(Collected data)
Content starts

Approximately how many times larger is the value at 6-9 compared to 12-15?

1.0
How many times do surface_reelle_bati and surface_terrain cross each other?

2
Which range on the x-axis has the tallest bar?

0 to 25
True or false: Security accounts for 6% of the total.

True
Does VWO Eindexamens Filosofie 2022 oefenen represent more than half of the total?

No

Content ends
Content starts

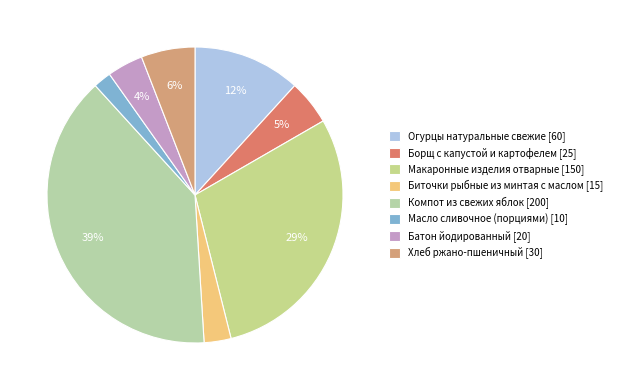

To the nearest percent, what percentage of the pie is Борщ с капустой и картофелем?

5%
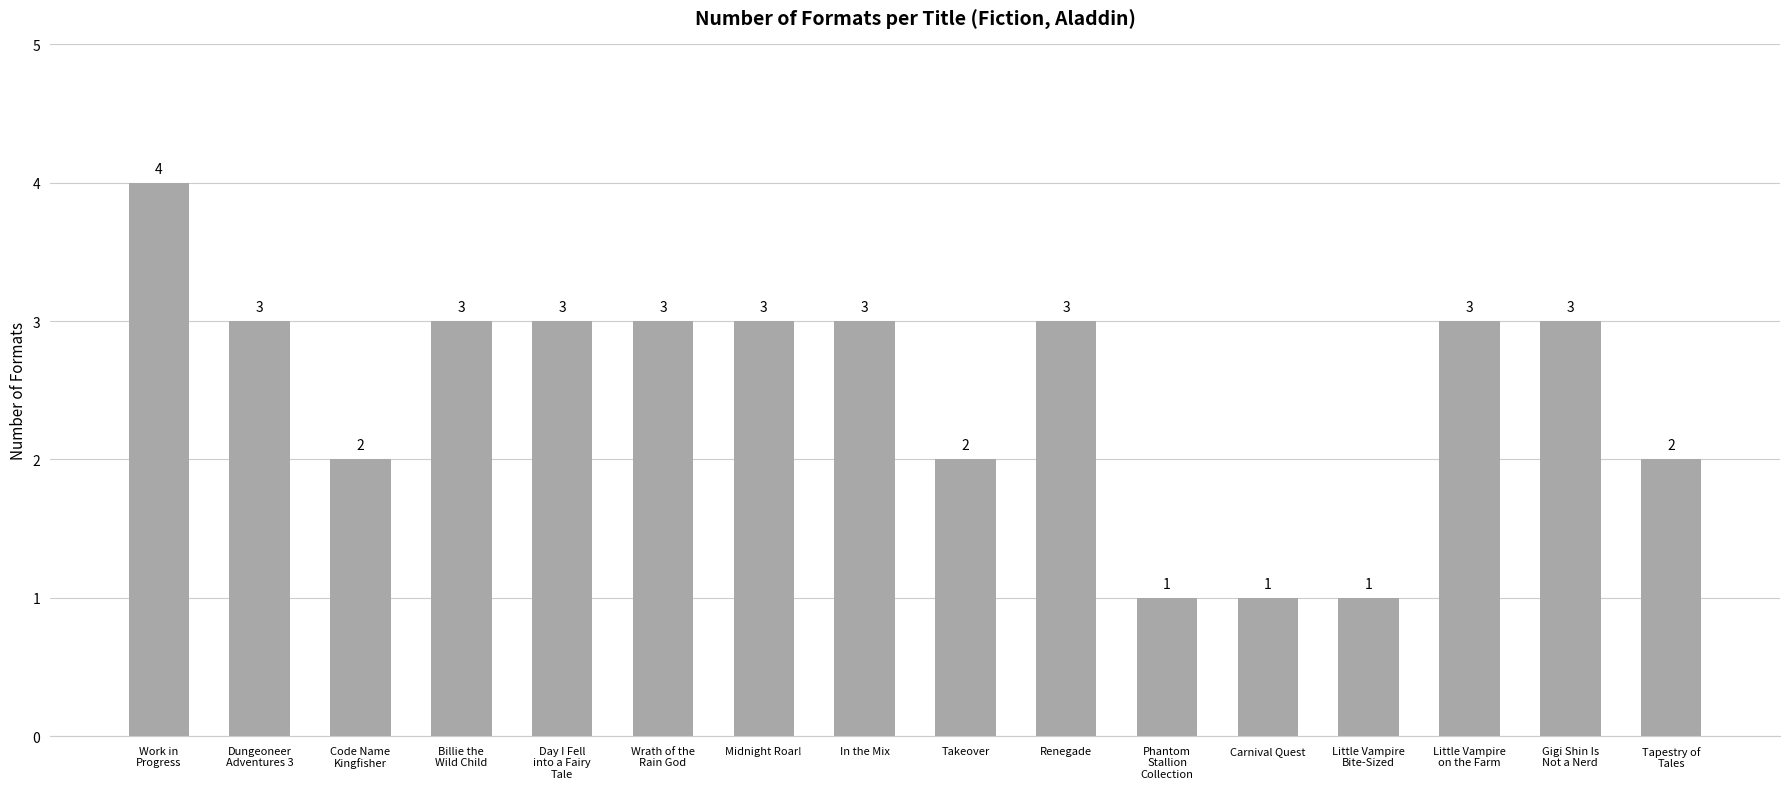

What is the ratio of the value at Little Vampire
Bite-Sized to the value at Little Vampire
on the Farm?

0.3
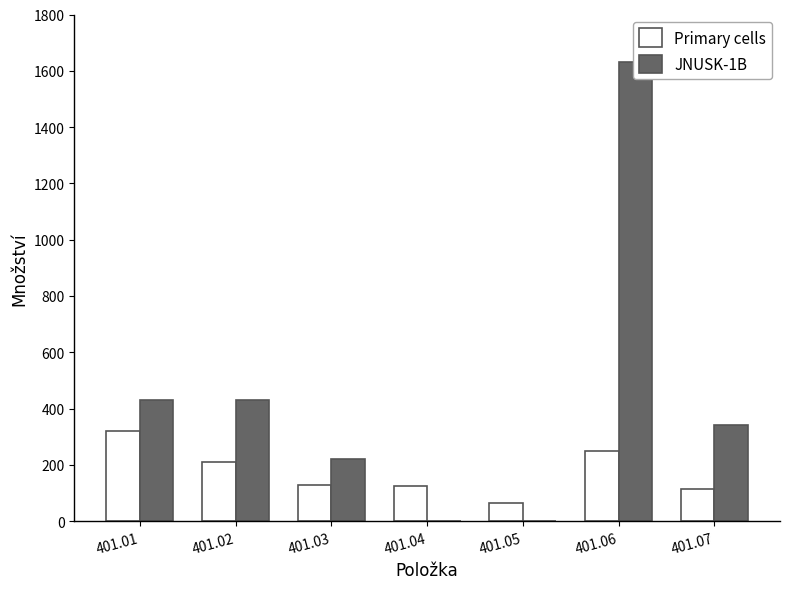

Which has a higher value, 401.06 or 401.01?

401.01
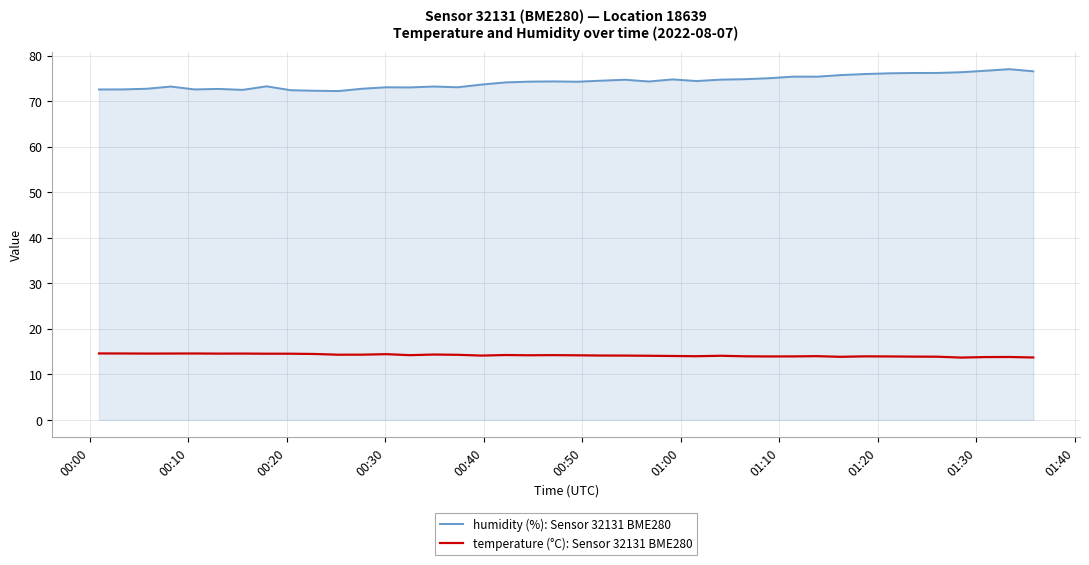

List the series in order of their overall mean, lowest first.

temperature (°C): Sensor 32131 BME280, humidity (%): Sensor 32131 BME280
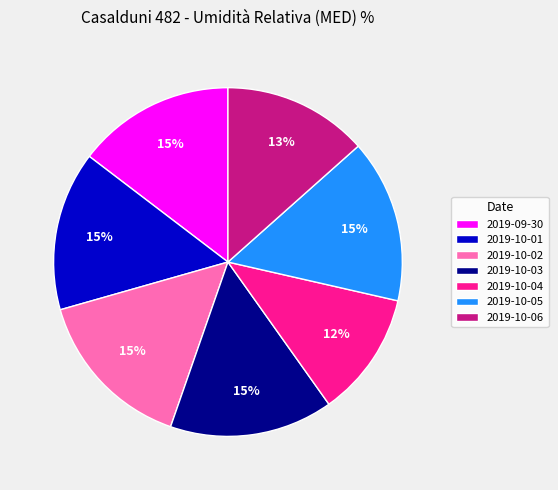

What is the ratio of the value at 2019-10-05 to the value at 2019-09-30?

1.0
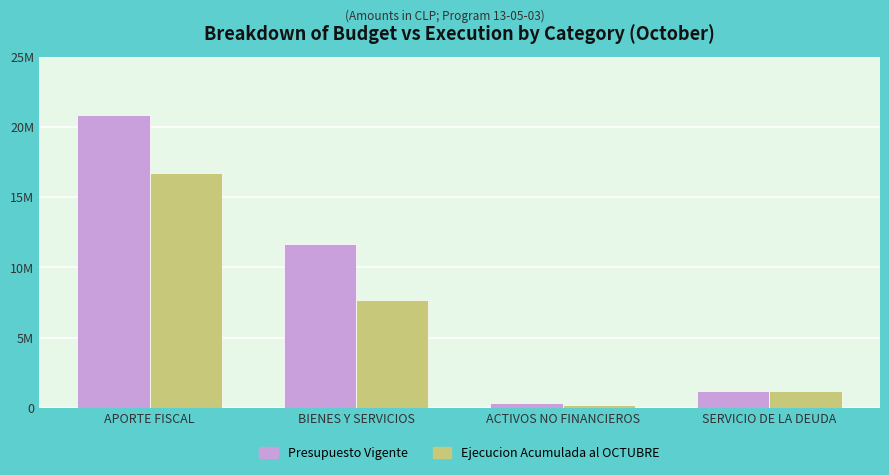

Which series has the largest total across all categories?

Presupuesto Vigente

Content ends

[EXERCISE INSTRUCTIONS]
Rewrite the lines from the one containing "Which series has" through the one containing "Presupuesto Vigente" as a JSON list of strings, one string per line, with blank lines left out.

[RESPONSE FOR THIS EXERCISE]
[
  "Which series has the largest total across all categories?",
  "Presupuesto Vigente"
]